Show each line in the rows below that contains the string "newsletter", matching case exactly.

Segment Start: DATASET RECORDS

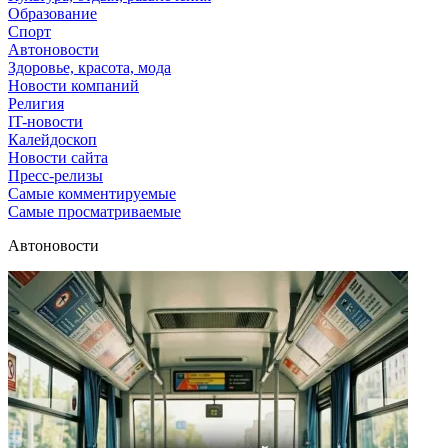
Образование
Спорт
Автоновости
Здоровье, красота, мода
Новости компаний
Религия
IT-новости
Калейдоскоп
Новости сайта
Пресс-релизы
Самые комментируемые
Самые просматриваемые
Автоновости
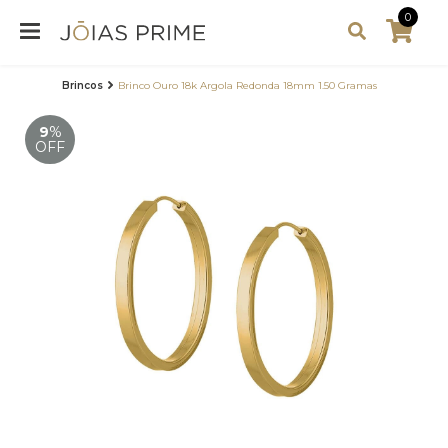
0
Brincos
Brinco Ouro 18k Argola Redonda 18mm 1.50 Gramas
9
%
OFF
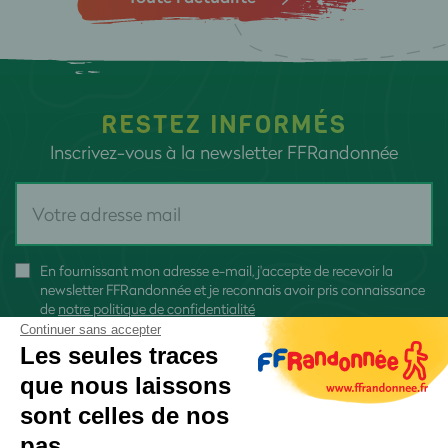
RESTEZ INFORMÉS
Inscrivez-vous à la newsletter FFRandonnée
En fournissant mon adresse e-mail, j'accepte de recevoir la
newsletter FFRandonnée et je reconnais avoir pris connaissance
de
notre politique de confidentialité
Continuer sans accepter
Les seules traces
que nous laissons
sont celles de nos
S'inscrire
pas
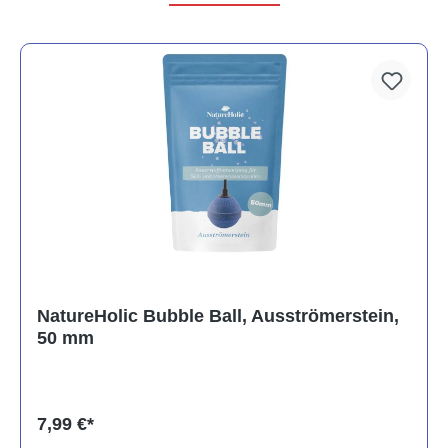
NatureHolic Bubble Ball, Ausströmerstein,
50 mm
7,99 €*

Segment End: DATASET RECORDS
Segment Start: DATASET RECORDS

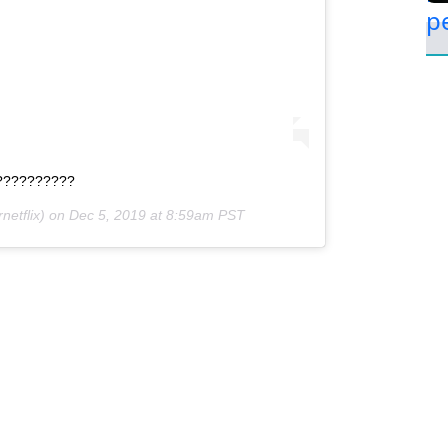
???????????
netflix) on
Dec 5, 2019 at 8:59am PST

Segment End: DATASET RECORDS

# TASK OUTPUT
Inscrivez-vous à la newsletter FFRandonnée
newsletter FFRandonnée et je reconnais avoir pris connaissance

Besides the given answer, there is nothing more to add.